Article I, Section W, Paragraph 4 of the 2021 Grand Slam rule book limits women (who play best-of-three-sets) to one trip off court and men (best-of-five) to two trips “for a reasonable time for a toilet break, a change of attire break, or both.”
Fourth-seeded Alexander Zverev, who last week in Cincinnati accused Tsitsipas of getting mid-match coaching, joked that the third-seeded Greek star could “go to the moon and back on a toilet break,” tactics he found unbecoming of a player of that stature.
“It’s not normal,” said Zverev, who won gold at the Tokyo Olympics and is riding a 12-match winning streak after cruising to a 6-4, 7-5, 6-2 first-round rout of American Sam Querrey on Tuesday. “I do not believe that [Tsitsipas] needs to do that, because if you’re top three in the world, you’re one of the best in the sport. These kind of things happen at junior events, at futures, at challengers maybe, but not when you’re top three in the world. You are allowed to do that, but it’s an unwritten rule between players.

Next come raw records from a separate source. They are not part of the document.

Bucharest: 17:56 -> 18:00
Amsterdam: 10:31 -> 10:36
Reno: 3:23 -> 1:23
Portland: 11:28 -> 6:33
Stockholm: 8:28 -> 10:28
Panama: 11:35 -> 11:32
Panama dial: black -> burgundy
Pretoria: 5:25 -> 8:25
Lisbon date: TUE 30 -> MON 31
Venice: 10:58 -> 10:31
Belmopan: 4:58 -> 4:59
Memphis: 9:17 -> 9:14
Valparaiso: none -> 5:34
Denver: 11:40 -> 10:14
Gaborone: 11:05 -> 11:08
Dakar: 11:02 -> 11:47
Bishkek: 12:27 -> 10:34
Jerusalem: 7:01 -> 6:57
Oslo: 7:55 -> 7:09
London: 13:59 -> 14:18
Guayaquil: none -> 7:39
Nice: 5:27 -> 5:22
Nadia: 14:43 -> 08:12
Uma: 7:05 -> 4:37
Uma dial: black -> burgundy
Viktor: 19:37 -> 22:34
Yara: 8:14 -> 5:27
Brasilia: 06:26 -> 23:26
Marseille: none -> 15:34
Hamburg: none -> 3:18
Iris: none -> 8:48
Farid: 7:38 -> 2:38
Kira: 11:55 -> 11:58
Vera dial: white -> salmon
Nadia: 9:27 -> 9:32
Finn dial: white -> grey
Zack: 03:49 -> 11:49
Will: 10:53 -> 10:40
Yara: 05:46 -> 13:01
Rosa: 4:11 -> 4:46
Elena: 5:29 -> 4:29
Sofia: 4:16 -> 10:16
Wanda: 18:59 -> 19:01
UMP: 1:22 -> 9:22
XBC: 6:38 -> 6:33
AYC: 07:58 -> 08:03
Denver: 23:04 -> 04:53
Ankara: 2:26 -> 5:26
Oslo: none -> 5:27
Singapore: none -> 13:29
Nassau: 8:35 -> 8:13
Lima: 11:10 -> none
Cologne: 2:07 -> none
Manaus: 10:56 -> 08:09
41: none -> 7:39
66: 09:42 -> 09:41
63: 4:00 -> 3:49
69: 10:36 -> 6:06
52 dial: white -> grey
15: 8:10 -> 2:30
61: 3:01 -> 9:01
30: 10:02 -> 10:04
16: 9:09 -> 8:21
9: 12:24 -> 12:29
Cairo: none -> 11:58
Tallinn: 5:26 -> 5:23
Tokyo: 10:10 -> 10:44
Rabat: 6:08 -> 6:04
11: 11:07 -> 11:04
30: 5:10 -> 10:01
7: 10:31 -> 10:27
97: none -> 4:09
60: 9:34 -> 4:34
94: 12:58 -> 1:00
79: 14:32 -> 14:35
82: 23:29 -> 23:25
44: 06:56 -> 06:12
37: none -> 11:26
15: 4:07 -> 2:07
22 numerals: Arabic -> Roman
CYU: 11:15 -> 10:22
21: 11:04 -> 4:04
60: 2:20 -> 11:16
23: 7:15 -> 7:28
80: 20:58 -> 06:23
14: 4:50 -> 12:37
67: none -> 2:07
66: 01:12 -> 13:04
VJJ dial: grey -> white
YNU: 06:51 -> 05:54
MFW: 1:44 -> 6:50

“He’s gone for 10-plus minutes. His dad is texting on the phone. He comes out, and all of a sudden his tactic completely changed. It’s not just me but everybody saw it. The whole game plan changes. Either it’s a very magical place he goes to, or there is communication there. But I also don’t want to disrespect him. He’s a great player. He’s No. 3 in the world for a reason. … But I do believe, and Andy said it as well, there’s some level of respect that everybody needs to have between players.”
Murray had said he lost respect for Tsitsipas after their first-round clash. American Reilly Opelka took a different tack entirely, pointing his finger at the press instead of another player. The big bearded Floridian, one of 15 Americans in the bottom half of the draw Tuesday, dispatched Kwon Soonwoo 7-6 (3), 6-4, 6-4 in the first round, then dissed the media.
“It’s a ridiculous. I understand it’s getting press because tennis is lame and tennis media sucks and they’re terrible,” Opelka said. “It’s hot and humid. And for the press that have never stepped foot on a tennis court in their life, never been in the environment, couldn’t last 30 minutes out in this humidity, in this heat. It’s physical, our sport is.
“My shoes are dripping, they’re leaking sweat. … After two sets, we’re drinking, we’re hydrating a lot, we have to use the bathroom. To change my socks, shoes, my inserts in my shoes, shorts, shirt, everything, the whole 9 yards, hat, it takes 5, 6 minutes. Then by the time I walk to and from the court …
“I don’t know Tsitsipas. I doubt he’s getting coached. I highly doubt it. … I don’t think we should have on-court coaching at all, but I strictly go to change because it’s hot and it’s humid. If people don’t understand that, then clearly they’ve never spent a day in the life of a professional athlete or come close to it.”
If Opelka was that sweaty, it was purely from the humidity, not the competition, as he needed just 1 hour 40 minutes to dispatch Soonwoo.
Tied as the tallest ATP player ever at 6-foot-11, Opelka came into a Grand Slam seeded for the first time. He looked the part with 55 winners, 33 of them via aces. A powerful server with a power-forward frame, he reached 141 mph and hit more aces in the final set (14) than his foe did all day.
“Guys know what I’m doing out here. That’s the beauty of it for me. They know what I’m doing and I know that they know; but I’m sticking to my guns, and if they can get by, too good,” said Opelka, who will face Lorenzo Musetti in the second round. “That also helps keep me calm. I have a lot of clarity for what I’m doing.”